Произведение искусства исходит из человека и обращено к человеку, поэтому только через человека, через его психологию, через его душу и можно понять сущность искусства. Но есть ли у искусства цель большая, нежели просто быть и представлять? Не о целесообразности веду я речь, но о сути искусства. Так есть ли у него цель, некий промысел, ценность? Или же это просто некая накипь, побочный продукт психической деятельности, пригодный разве забавы ради? Екклесиаст говорит: «Беда во всем, что делается под солнцем; ибо участь для всех одна; потому-то осмеливаются люди на зло, и пока они живы, в сердцах их — безумие, – а после этого — к мертвым». Ему же принадлежат слова: «Если Бог хочет наказать человека, Он лишает его разума». Поэтому тот, кто радеет за душу безумца, тот, кто способен вернуть ему природную мудрость души, помогает тем, от кого даже Бог отвернулся. В этом подлинный и высший гуманизм, без которого настоящее искусство немыслимо. «Бессердечное» искусство существует вне человека, помимо человека и даже вопреки ему. Забыв об этой «неудобной карте», мы заведомо обречены на проигрыш. Творец, позабывший об этой «карте», не только губит свое произведение, но и своего почитателя и себя самого сжигает в домне этого служения Пустоте.

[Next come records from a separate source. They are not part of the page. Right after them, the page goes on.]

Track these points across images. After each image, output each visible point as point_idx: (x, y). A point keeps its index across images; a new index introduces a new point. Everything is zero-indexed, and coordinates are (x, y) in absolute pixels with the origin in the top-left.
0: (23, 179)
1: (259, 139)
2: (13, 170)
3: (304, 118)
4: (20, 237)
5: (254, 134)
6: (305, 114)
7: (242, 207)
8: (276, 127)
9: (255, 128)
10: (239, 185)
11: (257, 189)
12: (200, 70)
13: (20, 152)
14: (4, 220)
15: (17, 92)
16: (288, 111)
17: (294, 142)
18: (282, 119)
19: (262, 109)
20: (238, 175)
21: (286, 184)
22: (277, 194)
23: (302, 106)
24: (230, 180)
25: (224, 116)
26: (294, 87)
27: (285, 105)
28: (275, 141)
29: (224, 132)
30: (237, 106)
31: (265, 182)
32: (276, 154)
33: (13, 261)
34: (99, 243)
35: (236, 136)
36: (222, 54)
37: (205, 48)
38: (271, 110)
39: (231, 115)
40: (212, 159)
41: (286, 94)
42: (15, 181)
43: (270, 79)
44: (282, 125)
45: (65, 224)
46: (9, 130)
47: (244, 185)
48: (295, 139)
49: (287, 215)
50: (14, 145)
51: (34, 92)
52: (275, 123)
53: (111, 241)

Эстетика, в отличие от этики, которая является проповедью обращенной к человеку, должна стать проповедью о человеке, проповедью человека. В этом ее миссия, ее цель, ее истинный смысл. Но нельзя проповедовать о человеке уже забытом — милом, хорошем, ранимом, любящем, в общем, не современном. Эту проповедь мы воспримем, как легенду, как миф, который слушают, который нравится, но которому не верят, которому не находят подтверждения в жизни. Поэтому Роман Виктюк говорит о человеке настоящем, о нас. Иногда этот портрет выглядит неприятным, но он создается не с обличительной целью, Романа Виктюка интересует простая констатация факта (хотя и это по нынешним временам уже много), он не понукает, а излечивает. Проповедь отличается от нравоучительства действенным эффектом, поэтому Роман Виктюк готов ужаснуть нас, пошатнуть иллюзию внешнего благополучия, чтобы отвратить от ставшей уже почти неотвратимой пропасти бесчувственности, самолюбования и скрытой в ожесточенных сердцах ненависти. И в этом, наверное, и заключена суть его Драматургии, которая не сводима ни к тексту, ни к спектаклю, ни к учению, а является самой непосредственной и действенной проповедью человека.

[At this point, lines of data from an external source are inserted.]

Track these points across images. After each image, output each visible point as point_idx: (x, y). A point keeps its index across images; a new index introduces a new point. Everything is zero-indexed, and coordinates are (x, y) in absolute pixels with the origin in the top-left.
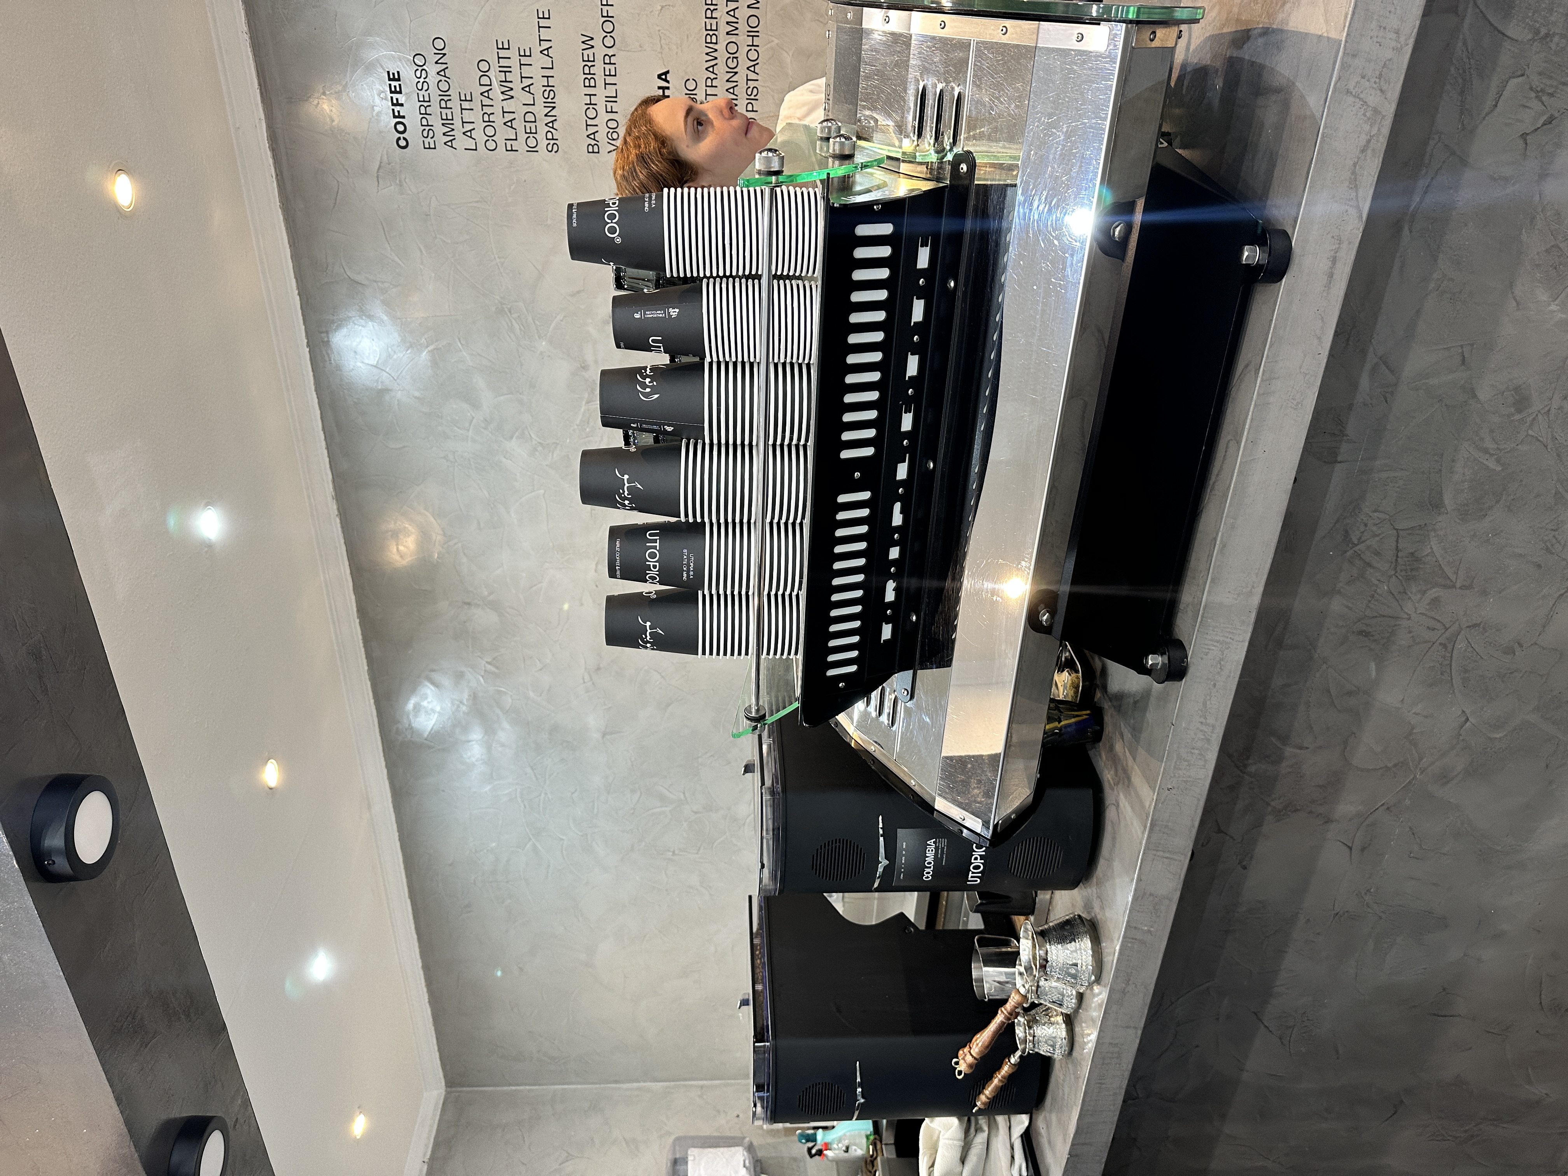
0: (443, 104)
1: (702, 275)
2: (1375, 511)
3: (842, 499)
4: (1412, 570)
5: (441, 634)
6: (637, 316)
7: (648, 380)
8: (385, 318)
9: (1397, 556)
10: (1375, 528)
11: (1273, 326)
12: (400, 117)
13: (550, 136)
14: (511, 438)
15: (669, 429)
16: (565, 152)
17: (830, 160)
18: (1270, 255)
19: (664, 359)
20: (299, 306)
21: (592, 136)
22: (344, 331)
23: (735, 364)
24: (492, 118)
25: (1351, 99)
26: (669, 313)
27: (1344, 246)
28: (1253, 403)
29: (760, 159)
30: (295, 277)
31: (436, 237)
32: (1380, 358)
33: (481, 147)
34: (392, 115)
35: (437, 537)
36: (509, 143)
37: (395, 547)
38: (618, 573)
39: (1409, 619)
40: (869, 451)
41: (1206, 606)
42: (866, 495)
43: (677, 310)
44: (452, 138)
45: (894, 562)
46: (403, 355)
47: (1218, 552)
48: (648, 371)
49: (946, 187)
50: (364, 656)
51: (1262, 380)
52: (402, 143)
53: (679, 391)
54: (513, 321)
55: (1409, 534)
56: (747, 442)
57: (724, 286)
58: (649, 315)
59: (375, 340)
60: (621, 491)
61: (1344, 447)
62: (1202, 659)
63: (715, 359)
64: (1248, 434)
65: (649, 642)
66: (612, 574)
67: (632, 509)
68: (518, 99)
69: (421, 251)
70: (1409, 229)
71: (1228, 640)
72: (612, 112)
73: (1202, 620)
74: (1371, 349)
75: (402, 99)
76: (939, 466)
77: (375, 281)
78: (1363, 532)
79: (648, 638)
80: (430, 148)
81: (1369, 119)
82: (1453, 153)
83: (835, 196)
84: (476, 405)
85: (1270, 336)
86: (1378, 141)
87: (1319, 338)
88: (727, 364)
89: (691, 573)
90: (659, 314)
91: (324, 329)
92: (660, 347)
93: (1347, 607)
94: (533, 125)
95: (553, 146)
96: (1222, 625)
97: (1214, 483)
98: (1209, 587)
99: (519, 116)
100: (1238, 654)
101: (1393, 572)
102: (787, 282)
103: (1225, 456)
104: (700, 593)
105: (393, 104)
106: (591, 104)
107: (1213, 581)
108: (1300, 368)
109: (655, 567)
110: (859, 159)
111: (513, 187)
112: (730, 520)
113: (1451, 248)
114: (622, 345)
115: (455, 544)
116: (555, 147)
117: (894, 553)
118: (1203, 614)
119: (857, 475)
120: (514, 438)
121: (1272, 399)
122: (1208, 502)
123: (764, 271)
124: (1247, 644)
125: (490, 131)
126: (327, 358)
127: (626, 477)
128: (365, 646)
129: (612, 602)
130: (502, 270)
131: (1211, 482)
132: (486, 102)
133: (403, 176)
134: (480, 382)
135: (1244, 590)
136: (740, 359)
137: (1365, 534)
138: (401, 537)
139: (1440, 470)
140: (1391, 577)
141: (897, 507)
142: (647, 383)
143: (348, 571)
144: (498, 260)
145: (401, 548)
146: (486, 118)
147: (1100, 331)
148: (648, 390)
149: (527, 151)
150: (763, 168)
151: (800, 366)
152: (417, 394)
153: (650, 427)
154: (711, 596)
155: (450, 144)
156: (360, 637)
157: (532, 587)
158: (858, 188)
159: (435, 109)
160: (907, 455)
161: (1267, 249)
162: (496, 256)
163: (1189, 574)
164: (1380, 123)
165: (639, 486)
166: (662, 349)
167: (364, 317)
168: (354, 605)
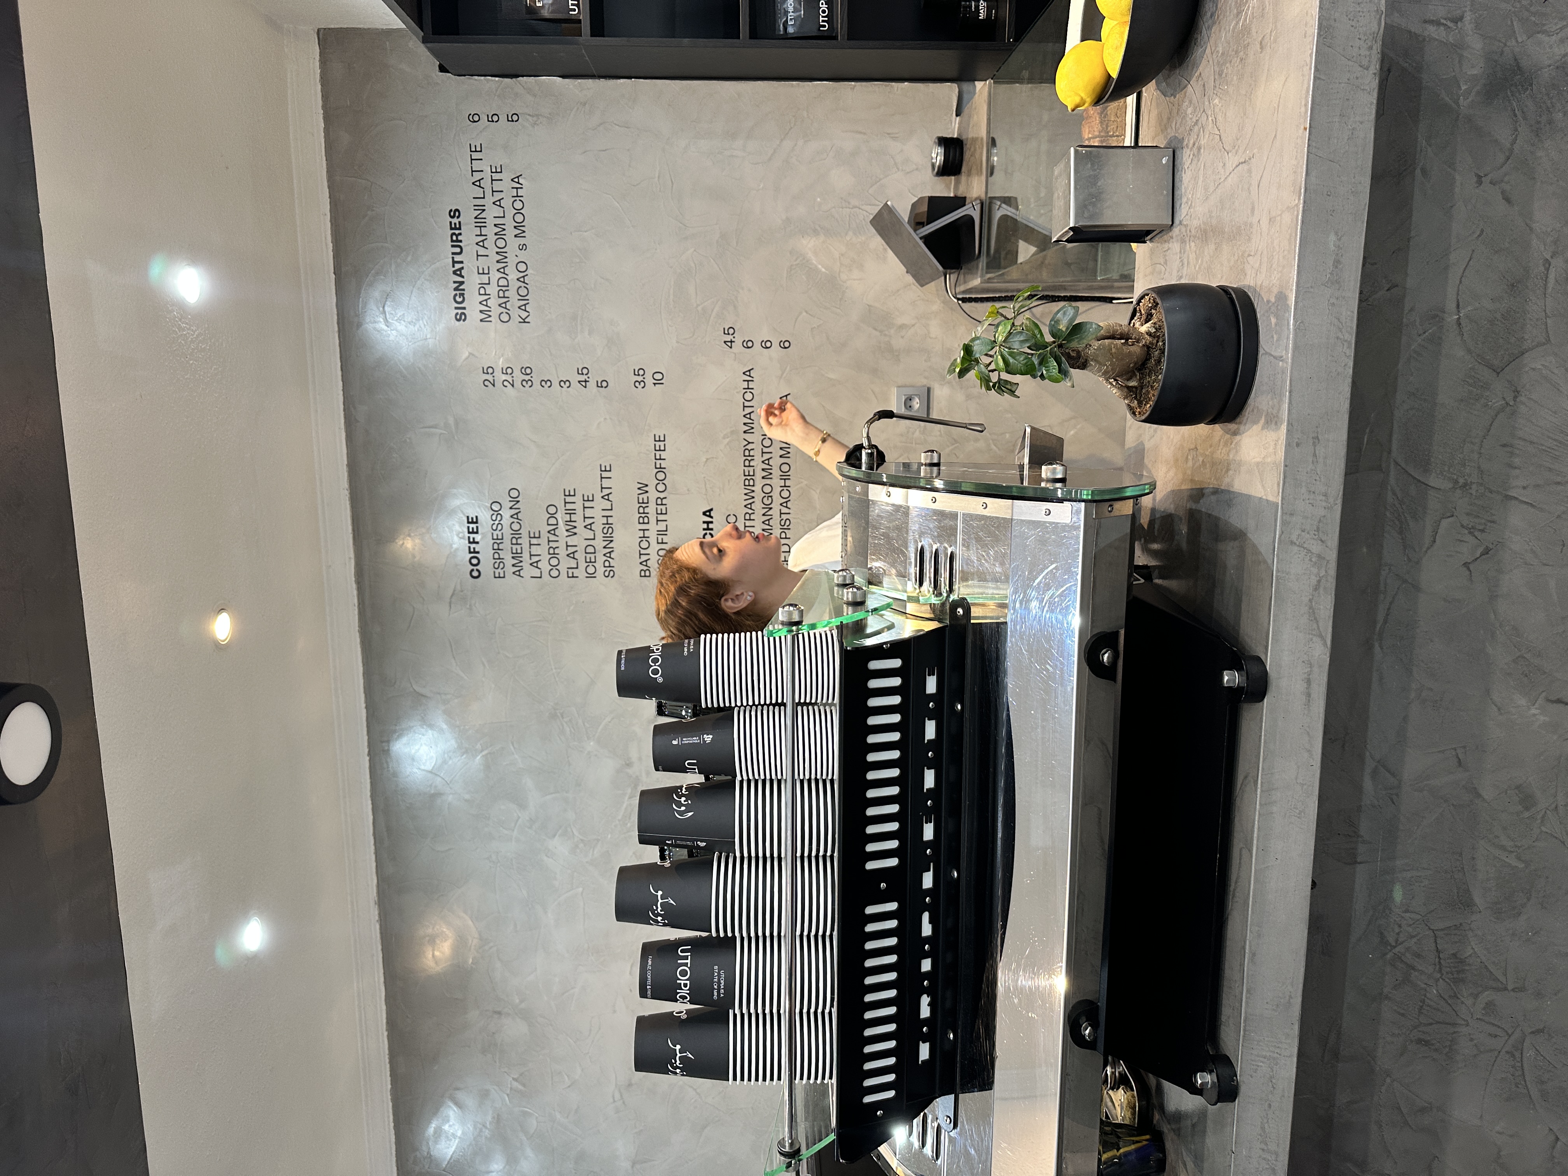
0: (514, 541)
1: (733, 705)
2: (1407, 911)
3: (870, 910)
4: (1458, 972)
5: (469, 1047)
6: (675, 742)
7: (683, 799)
8: (445, 726)
9: (1439, 957)
10: (1410, 929)
11: (1263, 741)
12: (475, 552)
13: (607, 564)
14: (554, 836)
15: (703, 844)
16: (621, 577)
17: (845, 606)
18: (1248, 678)
19: (699, 779)
20: (364, 719)
21: (645, 563)
22: (404, 740)
23: (764, 781)
24: (557, 551)
25: (1296, 549)
26: (703, 739)
27: (1316, 669)
28: (1257, 813)
29: (782, 613)
30: (365, 692)
31: (499, 653)
32: (1378, 762)
33: (545, 575)
34: (468, 551)
35: (473, 941)
36: (570, 571)
37: (431, 953)
38: (649, 992)
39: (1467, 1025)
40: (893, 862)
41: (1246, 1018)
42: (893, 906)
43: (711, 736)
44: (520, 568)
45: (927, 975)
46: (458, 761)
47: (1249, 961)
48: (684, 789)
49: (947, 626)
50: (388, 1073)
51: (1262, 791)
52: (475, 574)
53: (711, 808)
54: (565, 724)
55: (1447, 935)
56: (776, 855)
57: (753, 713)
58: (686, 741)
59: (433, 747)
60: (655, 908)
61: (1361, 849)
62: (1252, 1077)
63: (745, 778)
64: (1258, 841)
65: (679, 1068)
66: (643, 994)
67: (665, 925)
68: (580, 535)
69: (484, 665)
70: (1380, 647)
71: (1276, 1055)
72: (662, 543)
73: (1244, 1033)
74: (1368, 754)
75: (478, 538)
76: (963, 875)
77: (439, 694)
78: (1398, 934)
79: (678, 1064)
80: (499, 577)
81: (1315, 563)
82: (1405, 581)
83: (849, 638)
84: (522, 806)
85: (1262, 751)
86: (1327, 581)
87: (1309, 751)
88: (756, 782)
89: (722, 991)
90: (695, 740)
91: (385, 739)
92: (695, 769)
93: (1399, 1013)
94: (592, 556)
95: (610, 572)
96: (1266, 1039)
97: (1234, 890)
98: (1246, 998)
99: (581, 549)
100: (1288, 1070)
101: (1439, 975)
102: (810, 707)
103: (1240, 863)
104: (731, 1012)
105: (470, 542)
106: (644, 537)
107: (1248, 991)
108: (1296, 779)
109: (685, 985)
110: (871, 603)
111: (572, 608)
112: (760, 933)
113: (1422, 661)
114: (660, 768)
115: (491, 948)
116: (612, 573)
117: (926, 965)
118: (1245, 1026)
119: (883, 885)
120: (557, 836)
121: (1275, 809)
122: (1232, 909)
123: (788, 701)
124: (1295, 1059)
125: (554, 562)
126: (385, 765)
127: (660, 893)
128: (391, 1062)
129: (642, 1022)
130: (557, 679)
131: (1232, 888)
132: (552, 538)
133: (473, 602)
134: (528, 782)
135: (1282, 1001)
136: (768, 777)
137: (1401, 935)
138: (438, 942)
139: (1463, 868)
140: (1437, 980)
141: (926, 916)
142: (683, 802)
143: (382, 979)
144: (554, 671)
145: (437, 953)
146: (552, 551)
147: (1103, 743)
148: (683, 808)
149: (587, 577)
150: (785, 619)
151: (824, 782)
152: (467, 797)
153: (684, 843)
154: (742, 1015)
155: (518, 574)
156: (387, 1052)
157: (563, 994)
158: (869, 631)
159: (506, 544)
160: (932, 864)
161: (1244, 673)
162: (553, 667)
163: (1226, 983)
164: (1326, 566)
165: (672, 902)
166: (697, 771)
167: (425, 727)
168: (384, 1016)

Каждый спектакль Романа Виктюка призван производить определенный эффект и в первую очередь — трагический. Кажется, что мы должны отнести этот факт на счет режиссуры, а не драматургии. Но не будем спешить с выводами. Дело в том, что подлинный эффект трагического, ощущение зрителем во время спектакля подлинной трагедии, в данной точке времени и пространства, возможно только в том случае, если он будет вовлечен в сердцевину, в плоть и кровь спектакля, в противном случае он будет лишь созерцать «картинку», а не преживать трагедию. Следовательно, зритель оказывается одним из непосредственных участников спектакля, преобразует спектакль своим участием, поэтому драматургическийтекст произведения пишется прямо во время события спектакля, в режиме настоящего времени.